Best Practices for Data Science Project Workflows and File Organization

⭐ Star us on GitHub — it helps!

To ensure replicability and traceability of scientific claims, it is essential that the scientific publication, the corresponding data sets, and the data analysis are made publicly available. All software should be openly shared and directly accessible to others. Publications should highlight that the code is freely available in, for example, Github. This openness can increase the chances of getting the paper accepted for publication. Journal editors and reviewers receive the opportunity to reproduce findings during the manuscript review process, increasing confidence in the reported results. Once the paper is published, your work can be reproduced by other member of the scientific community, which can increase citations and foster opportunities for further discussion and collaboration.

Basic workflow of data analysis


Not every data analysis is the same and but this is a useful template for what the pieces of a data analysis are and how they flow together.

  • Define question
  • Determine what data you can access
  • Obtaining the data
  • Cleaning the data
  • Exploratory data analysis
  • Statistical prediction/modeling
  • Interpretation of results
  • Challenging of results
  • Synthesis and write up
  • Creating reproducible code

Creating a project skeleton


Linux


Create a project directory and nested sub directories with a one-liner in the Terminal:

mkdir -p hsapiens-snps/{data/{raw,tidy},refs,src,bin,analysis,figures}  # no spaces between subdirectories

terminal GIF

  • All of your raw data goes into raw # Compress (gzip file.fasta) and read-only (chmod 400 file.fasta).
  • All of your post processed data goes into tidy
  • Reference Data (e.g. Genomes/Transcriptomes) go into refs
  • Source code for downloaded tools go into src
  • Scripts you’ve written and compiled binaries go into bin
  • All of the intermediary files generated, should go into analysis folder.
    • You can then logically separate sub projects (e.g. sequencing-data-qc, alignment-results-qc, diff-exp-analysis, etc.)

R


There are a few differences between standard skeletons on terminal and R.

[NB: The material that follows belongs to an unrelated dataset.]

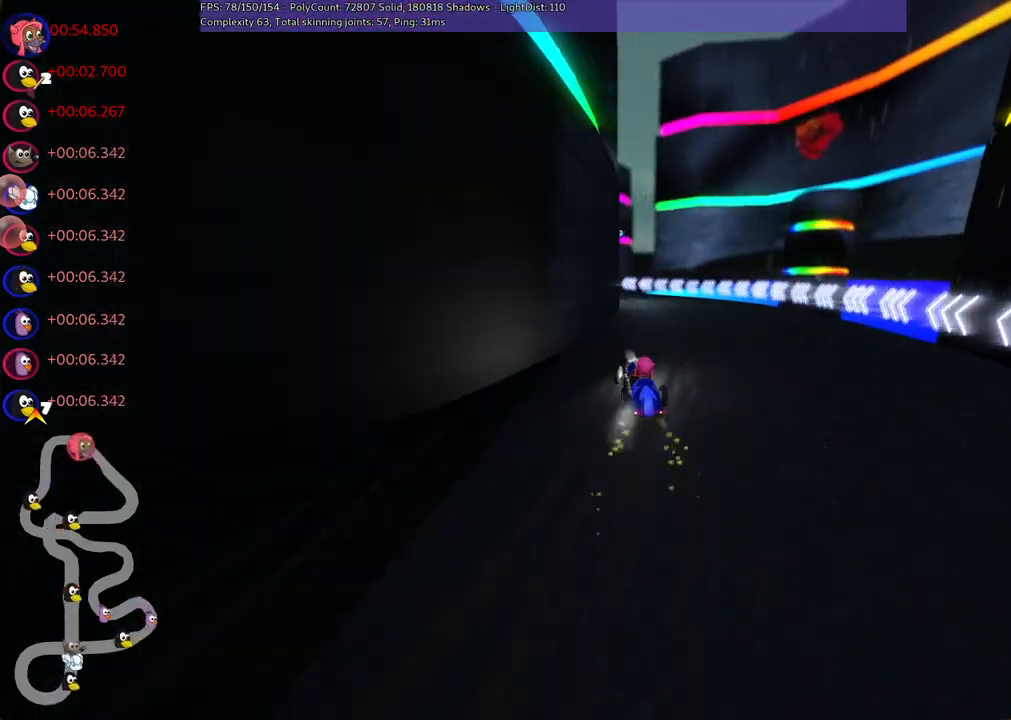
{"keys": ["up"], "events": [[33, "left", "down"], [183, "right", "up"], [317, "m", "up"], [500, "left", "up"]]}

  • A bin folder is not required for R projects
  • Scripts should be kept in the R directory. Ideally you should have one script to run everything if possible in the main directory or a Makefile
  • A man directory that contains the manual (i.e. documentation) for the use of the functions in your package (optional directory if using roxygen2, you should!)
  • Github is not designed for hosting large data sets, either host them externally or provide a small-sample data set that people can try out the techniques without having to run very expensive computations

Create New Project with RStudio (e.g. hsapiens-snps) and then create the sub folders

library(purrr)
library(here)

folder_names <- c("data/raw", "data/tidy", "refs", "R", "analysis", "figures", "man")
#sapply(folder_names, dir.create) # base R way
map(folder_names, dir.create) #purrr-fect way

R GIF

In R use the file.create() function. To verify that the file has been created use list.files(). Use file.rename() function to change names or the file.remove() to remove files, and file.exists() to check if a file exists. You can use the dir.create() function to create directories in R as well.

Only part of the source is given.